Netanyahu Gives Approval for Me’aras Hamachpelah Elevator

YERUSHALAYIM
Me’aras Hamachpelah at night. (Gershon Elinson/Flash90)

Prime Minister Binyamin Netanyahu has given final approval for a project that will, among other things, see the construction of an elevator at Me’aras Hamachpelah. Netanyahu made the announcement at an election event Sunday night in Kiryat Arba.

Earlier Sunday, Defense Minister Naftali Bennett said that as far as he was concerned, the project had a green light. Speaking at the groundbreaking of a new neighborhood in Kiryat Arba, Bennett said that “two months ago I approved the plan for an elevator at Me’aras Hamachpelah. I can report today that the plans have been completed. This plan has been postponed for many years. I expect the prime minister and foreign minister to approve this as well. We are ending the long-standing discrimination, and now all people, disabled or not, will be able to visit the site.”

The government had been hoping to work out an arrangement with the Muslim Waqf on the project, but that proved to be impossible. The elevator is part of an overall renovation plan for the Me’aras Hamachpelah compound.

The plan is likely to entail the takeover of several lots that are currently controlled by the Chevron municipality.
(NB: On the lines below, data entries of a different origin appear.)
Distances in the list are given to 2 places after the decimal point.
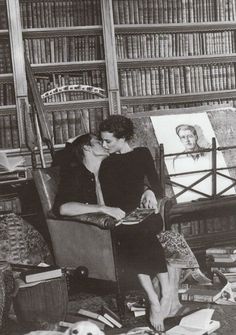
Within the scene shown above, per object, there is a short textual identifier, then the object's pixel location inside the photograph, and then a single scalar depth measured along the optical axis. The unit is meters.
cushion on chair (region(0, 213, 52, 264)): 3.51
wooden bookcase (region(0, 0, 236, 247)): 4.05
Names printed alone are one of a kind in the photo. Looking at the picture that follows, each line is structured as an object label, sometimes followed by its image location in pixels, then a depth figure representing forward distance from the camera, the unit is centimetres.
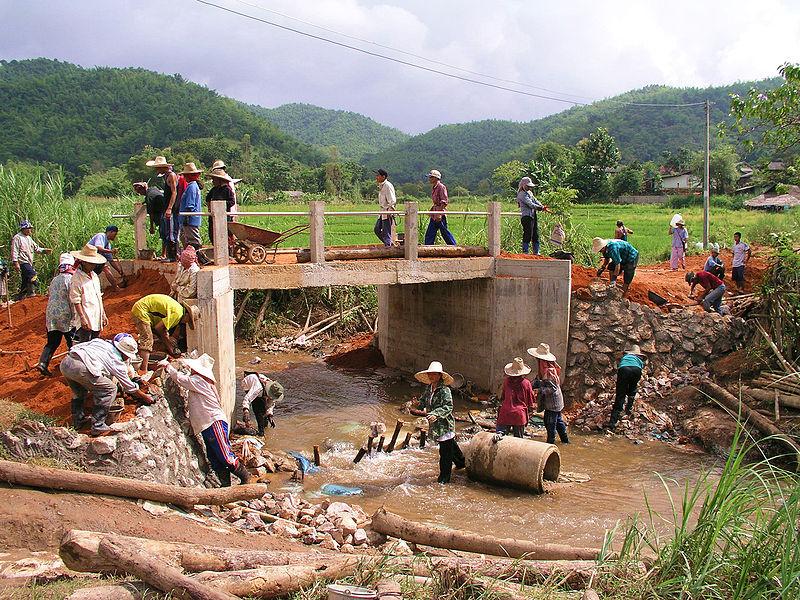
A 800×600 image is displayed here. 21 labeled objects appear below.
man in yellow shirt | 903
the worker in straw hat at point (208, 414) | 835
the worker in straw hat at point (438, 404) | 941
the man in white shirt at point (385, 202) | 1412
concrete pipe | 959
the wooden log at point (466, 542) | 590
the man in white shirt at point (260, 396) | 1185
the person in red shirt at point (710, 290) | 1439
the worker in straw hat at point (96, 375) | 743
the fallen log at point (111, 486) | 655
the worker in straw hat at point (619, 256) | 1437
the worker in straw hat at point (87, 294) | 863
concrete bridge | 1188
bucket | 463
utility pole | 2250
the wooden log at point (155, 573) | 465
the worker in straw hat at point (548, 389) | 1145
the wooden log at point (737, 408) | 1120
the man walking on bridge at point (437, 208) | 1464
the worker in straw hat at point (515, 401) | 1059
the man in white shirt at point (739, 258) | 1528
Work in the building of the me’arah itself may be more complicated, as it is officially controlled by the Waqf, according to the 1997 Chevron agreement. In July, the IDF Coordinator for relations with the Palestinian Authority demanded that the Chevron municipality give its permission to carry out the work; if it refused, the Coordinator warned, Israel would move forward with the work unilaterally.

Among the improvements to be made will be the long-discussed elevator to allow access by the disabled. Planning for that aspect of the work has already begun. A proposal to build an elevator was first set forth by Social Rights Minister Gila Gamliel in 2018. In a letter to Prime Minister Binyamin Netanyahu and then-Defense Minister Avigdor Liberman, Gamliel said that “it has been 50 years since Yehudah and Shomron were liberated, and the time has come to enable access to Me’aras Hamachpelah for all, including the disabled. About a million people visit the site each year, and the only access to the me’arah is via a stairway consisting of 10 steps – meaning that entry is effectively impossible for disabled visitors who do not have someone to assist them.”